Peki, Türkiye Büyük Millet Meclisi’nde olan yasama yetkisi, bir başka deyişle kanun çıkartma yetkisi; hem de devredilemeyeceği belirtilen bu yetki, aşağıdaki madde ile çelişmiyor mu?
“II. Türkiye Büyük Millet Meclisinin görev ve yetkileri
A. Genel olarak
Madde 87 – Türkiye Büyük Millet Meclisinin görev ve yetkileri, kanun koymak, değiştirmek ve kaldırmak; Bakanlar Kurulunu ve bakanları denetlemek; Bakanlar Kuruluna belli konularda kanun hükmünde kararname çıkarma yetkisi vermek;…”
Bu madde yetki devri değilse nedir? Daha kendisi içerisinde birbirine aykırı maddeler içeren Anayasa
“XI. Anayasanın bağlayıcılığı ve üstünlüğü
Madde 11 – Anayasa hükümleri, yasama, yürütme ve yargı organlarını, idare makamlarını ve diğer kuruluş ve kişileri bağlayan temel hukuk kurallarıdır.

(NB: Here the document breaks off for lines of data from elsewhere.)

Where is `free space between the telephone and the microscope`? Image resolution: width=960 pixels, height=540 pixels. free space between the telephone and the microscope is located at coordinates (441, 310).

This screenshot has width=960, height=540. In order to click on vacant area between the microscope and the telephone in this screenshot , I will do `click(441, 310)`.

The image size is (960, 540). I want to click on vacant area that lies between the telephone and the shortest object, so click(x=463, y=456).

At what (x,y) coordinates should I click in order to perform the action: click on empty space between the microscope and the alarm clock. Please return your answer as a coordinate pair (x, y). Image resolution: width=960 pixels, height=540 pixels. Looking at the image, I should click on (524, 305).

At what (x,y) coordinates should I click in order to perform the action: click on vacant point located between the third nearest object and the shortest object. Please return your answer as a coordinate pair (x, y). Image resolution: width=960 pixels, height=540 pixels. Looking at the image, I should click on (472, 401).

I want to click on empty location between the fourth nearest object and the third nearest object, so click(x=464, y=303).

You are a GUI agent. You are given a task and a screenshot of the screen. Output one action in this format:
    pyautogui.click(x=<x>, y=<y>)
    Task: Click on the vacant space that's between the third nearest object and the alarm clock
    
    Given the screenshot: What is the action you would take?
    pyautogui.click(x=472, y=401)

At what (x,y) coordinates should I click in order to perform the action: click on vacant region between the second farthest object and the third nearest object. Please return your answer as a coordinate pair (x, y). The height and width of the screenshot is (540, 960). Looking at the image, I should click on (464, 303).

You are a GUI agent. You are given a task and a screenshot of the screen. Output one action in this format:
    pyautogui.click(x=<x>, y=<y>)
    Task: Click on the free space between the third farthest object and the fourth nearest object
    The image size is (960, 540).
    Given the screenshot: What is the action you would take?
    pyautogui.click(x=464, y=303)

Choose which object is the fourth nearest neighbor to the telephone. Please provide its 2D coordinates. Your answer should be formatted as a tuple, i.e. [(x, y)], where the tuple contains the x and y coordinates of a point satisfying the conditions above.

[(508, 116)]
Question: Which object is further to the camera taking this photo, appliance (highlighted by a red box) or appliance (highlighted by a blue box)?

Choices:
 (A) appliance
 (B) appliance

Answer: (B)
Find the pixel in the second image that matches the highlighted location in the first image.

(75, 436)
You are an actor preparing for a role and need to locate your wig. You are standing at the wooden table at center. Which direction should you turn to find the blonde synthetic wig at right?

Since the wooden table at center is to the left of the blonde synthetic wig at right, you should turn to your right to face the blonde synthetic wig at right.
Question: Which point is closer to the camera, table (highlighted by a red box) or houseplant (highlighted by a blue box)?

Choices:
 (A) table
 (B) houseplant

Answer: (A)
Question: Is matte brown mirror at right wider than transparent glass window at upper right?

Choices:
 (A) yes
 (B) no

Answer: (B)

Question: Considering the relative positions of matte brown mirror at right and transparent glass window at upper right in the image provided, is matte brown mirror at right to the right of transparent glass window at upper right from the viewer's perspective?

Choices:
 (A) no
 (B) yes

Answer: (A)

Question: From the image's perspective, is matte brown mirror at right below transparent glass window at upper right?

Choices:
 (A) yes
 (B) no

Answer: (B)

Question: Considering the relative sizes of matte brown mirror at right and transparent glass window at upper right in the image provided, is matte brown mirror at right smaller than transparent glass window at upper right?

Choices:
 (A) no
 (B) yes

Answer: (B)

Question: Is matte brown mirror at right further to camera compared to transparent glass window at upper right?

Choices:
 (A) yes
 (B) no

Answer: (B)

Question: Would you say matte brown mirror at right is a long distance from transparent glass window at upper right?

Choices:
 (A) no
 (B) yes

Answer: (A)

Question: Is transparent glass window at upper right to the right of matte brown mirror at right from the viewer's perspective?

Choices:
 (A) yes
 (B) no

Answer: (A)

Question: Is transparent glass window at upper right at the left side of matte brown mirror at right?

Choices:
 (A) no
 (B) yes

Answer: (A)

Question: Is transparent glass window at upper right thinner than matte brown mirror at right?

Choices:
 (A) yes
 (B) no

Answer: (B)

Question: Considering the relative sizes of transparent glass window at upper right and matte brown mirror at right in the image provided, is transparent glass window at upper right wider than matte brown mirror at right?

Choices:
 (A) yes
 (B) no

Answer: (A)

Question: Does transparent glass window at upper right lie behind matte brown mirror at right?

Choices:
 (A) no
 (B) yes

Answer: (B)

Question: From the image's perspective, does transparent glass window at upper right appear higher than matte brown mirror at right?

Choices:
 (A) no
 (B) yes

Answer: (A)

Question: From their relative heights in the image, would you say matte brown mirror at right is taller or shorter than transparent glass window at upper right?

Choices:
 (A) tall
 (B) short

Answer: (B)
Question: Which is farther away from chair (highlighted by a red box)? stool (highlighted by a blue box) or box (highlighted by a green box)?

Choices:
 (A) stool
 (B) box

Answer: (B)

Kanunlar Anayasaya aykırı olamaz.”
dese ne olur ki? Kendisi kendisine aykırı maddeler içeren Anayasa sizce ne kadar demokratik olabilir ki?
“Yasama organı olan Türkiye Büyük Millet Meclisi’nin içerisinden çıkan Yürütme organı ve bu Yürütme organının Adalet Bakanı Hâkimler ve Savcılar Yüksek Kurulu’nun başkanı olursa demokrasi olur mu?”
gibi sonsuz sayıda çoğaltılabilecek soruları sormaya veya tartışmaya gündem meselesi yapmaya sizce gerek var mı?
Tüm Cumhuriyet tarihimizde üçayaklı tabureye benzettiğim DEMOKRASİ; üç temel organ birbirinden bağımsız olmadığı sürece; yani Kuvvetler Ayrılığı diye tanımlanan Demokrasi’nin olmazsa olmazı; yani taburenin ayakları sizce sağlam mı? Sizce bu demokrasi taburesi ayakta kalabilir mi? Sizce ülkemizde demokrasi var mı? Anlamadım ne dediniz “Çeyrek Demokrasi var.” mı dediniz? Anlayamadım yine siz, evet siz “Yarım Demokrasi var.” mı dediniz?
SİZ HİÇ YARIM HAMİLE KADIN GÖRDÜNÜZ MÜ?
Bir dahaki yazımda görüşesiye kadar esenlikle kalın yurttaşlarım. Demokrasi’yi benimsemiş bir yönetim şekli ile ve demokratik bir Anayasa ile yönetileceğiniz günlere yarın belki de yarından da yakın olmanızı canı gönülden dilerim.